Growth in the UK services sector last month was the weakest in more than three years, according to new figures.
The latest PMI survey data from Markit and CIPS said the rate of expansion in the sector in April slowed for the third time in the past five months, to the weakest since February 2013.
New business growth picked up slightly but remained relatively subdued, and business optimism was the joint-weakest in over three years, the survey said. It also suggested that the forthcoming EU membership referendum had added to economic uncertainty, with some firms mentioning the delayed placing of new contracts by clients.

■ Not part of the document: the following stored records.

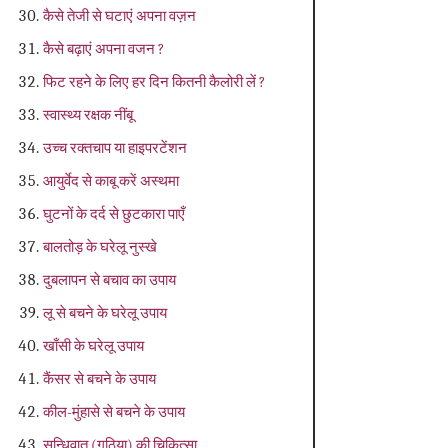
कैसे तेजी से घटाएं अपना वज़न
कैसे बढ़ाएं अपना वजन ?
फिट रहने के लिए हर दिन कितनी कैलोरी लें ?
स्वास्थ्य रक्षक नींबू
उच्‍च रक्‍तचाप या हाइपरटेंशन
आयुर्वेद से काबू करें अस्थमा
घुटनों के दर्द से छुटकारा पाएँ
बालतोड़ के घरेलू नुस्खे
दुबलापन से बचाव का उपाय
लू से बचने के घरेलू उपाय
खाँसी के घरेलू उपाय
कैंसर से बचने के उपाय
कील-मुंहासे से बचने के उपाय
सन्धिवात (गठिया) की चिकित्सा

The data also signalled the strongest upward pressure on input prices since January 2014, linked to the introduction of the national living wage.
The Markit/CIPS UK Services Purchasing Managers' Index, designed to track changes in total UK services activity compared with one month previously, fell from 53.7 to 52.3 in April, the lowest since February 2013. The index has averaged 55.2 since it started in July 1996. However, the current 40-month run of uninterrupted growth is the second-longest registered over the survey history.
Although service sector employment continued to expand in April, with the rate of job creation remaining above the long-run survey average, the pace of growth was the weakest in over two-and-a-half years.
The outlook remained relatively subdued with market sentiment the joint weakest in over three years as firms continued to report an undercurrent of market uncertainty, the survey said.
The rate of inflation hit a 27-month high, with firms also linking cost pressures to rising fuel prices and the impact of the weaker pound. However, input cost inflation remained below the long-run survey average, and firms raised their own prices at a subdued pace.
Chris Williamson, chief economist at Markit, said that the slowdown in the service sector followed similar weakness in manufacturing and construction to make a ‘triple-whammy’ of disappointing news.
“The PMI surveys are collectively indicating a near-stalling of economic growth, down from 0.4% in the first quarter to just 0.1% in April,” said Williamson.
He added: “The deterioration in April pushes the surveys into territory which has in the past seen the Bank of England start to worry about the need to revive growth, either by cutting interest rates or through non-standard measures such as QE.”
David Noble, group CEO, CIPS, said that the UK’s services sector was stuck between a rock and a hard place.
“Mounting global economic uncertainty at the top of the supply chain and the reality of the new national living wage at the bottom mean that firms are feeling the pinch from both ends,” he said. “As a result, the sector credited with being the main driver of the UK’s economic fortunes appears to be slowing down.”